Linux Containers: Parallels, LXC, OpenVZ, Docker and More

cmhamill · on Dec 5, 2014

So, the question that jumps to mind reading this is:

At what point do we acknowledge that we're re-inventing Plan 9 poorly?

I don't mean to be glib (well, maybe a little), but all of this (with some exceptions — zones and jails, mainly) feels incredibly hacked-together.

Perhaps someone paying more attention could tell me if, say, the folks working on the Linux kernel are learning the lessons from Plan 9? kernfs seems promising, at a glance, but I haven't really looked into it.

api · on Dec 5, 2014

Outside of build and test systems and extreme legacy software support, virtualization itself is in the category of things that should not exist.

I should be able to put up a server and sell accounts on that server to the general public. People should be able to log in, install and run services, etc.

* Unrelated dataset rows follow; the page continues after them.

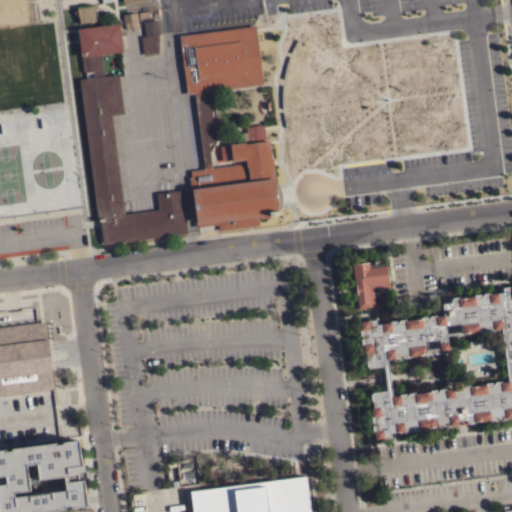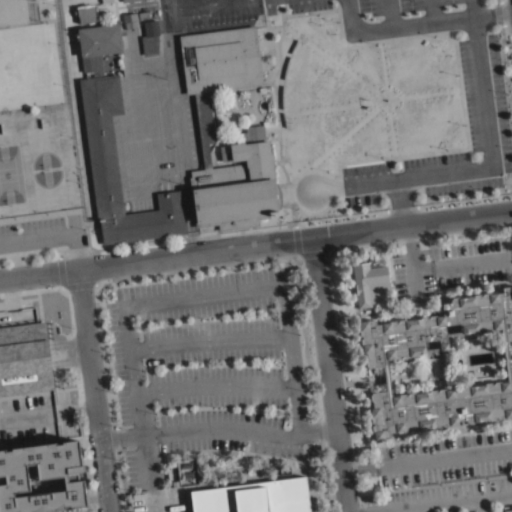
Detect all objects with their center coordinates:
building: (106, 0)
building: (121, 0)
building: (128, 0)
road: (162, 3)
road: (187, 3)
parking lot: (215, 9)
road: (430, 11)
park: (15, 13)
building: (82, 13)
road: (391, 13)
building: (128, 19)
building: (130, 19)
road: (415, 24)
building: (147, 36)
building: (150, 36)
building: (93, 39)
building: (99, 39)
building: (218, 58)
road: (331, 58)
road: (381, 63)
road: (457, 74)
road: (62, 84)
road: (426, 91)
road: (380, 101)
road: (328, 105)
road: (276, 111)
parking lot: (443, 122)
road: (390, 129)
building: (227, 130)
building: (251, 131)
park: (36, 134)
road: (333, 142)
park: (44, 157)
road: (485, 165)
building: (119, 168)
park: (10, 174)
park: (48, 179)
road: (400, 202)
road: (68, 208)
building: (135, 215)
parking lot: (32, 229)
road: (55, 231)
road: (295, 238)
road: (256, 244)
road: (407, 265)
road: (458, 268)
building: (368, 281)
building: (364, 282)
road: (174, 299)
road: (209, 338)
building: (24, 358)
building: (442, 364)
building: (439, 365)
parking lot: (206, 366)
road: (327, 375)
road: (216, 384)
road: (93, 389)
road: (217, 428)
road: (424, 435)
parking lot: (445, 455)
road: (426, 460)
building: (39, 473)
building: (41, 478)
parking lot: (452, 493)
building: (247, 496)
building: (254, 496)
parking lot: (158, 500)
road: (433, 501)
road: (481, 503)
building: (506, 509)
building: (508, 510)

The box should not get instantly pwned, and people should be able to use it without interfering with each other. All resources -- disk, memory, IP addresses, bandwidth, etc. -- should be able to be assigned to users and/or user groups and managed by the box's true super-user(s).

You can't do that because Linux/Unix and every other OS has a woefully incomplete and outdated model around things like security, user and group management, software installation and library organization, quotas, and privilege isolation.

The popularity of virtualization and containerization are an admission that OSes are broken. While they are "multi-user" in a 1970s computer lab sense, they are all fundamentally single-user OSes from a modern perspective. There are no true multi-tenant OSes on the market; virtualization is an ugly hack to make single-tenant OSes host multiple users.

Nevertheless I think it's a situation we're stuck with due to the massive legacy software investment we have in these platforms. Plan 9 is full of cool ideas but nobody uses it because nobody uses it, and nobody will use it because nobody already uses it.

The only way I can see this situation getting better is if someone were to put serious money behind a really well-engineered alternative. But I don't see that happening because there'd be no profit in it. OSes are now in the category of things everyone expects to be free, so there is no longer any incentive to invest in them.

skywhopper · on Dec 5, 2014

Nothing as complicated as an OS capable of running modern software will ever be "well-engineered". Unix/Linux systems are the culmination of over 40 years of work by thousands of people across decades on tens or hundreds of millions of lines of code. You can't replace all of that no matter how much money you pour into it. Most of the lessons about what's good and bad in the history of engineering Unix are baked in to the existing code, and no humans actually know any of the reasons why it works as well as it does, if any ever did. A new platform may fix some issues, but it will encounter new ones, and it will inevitably encounter many of the old ones as well.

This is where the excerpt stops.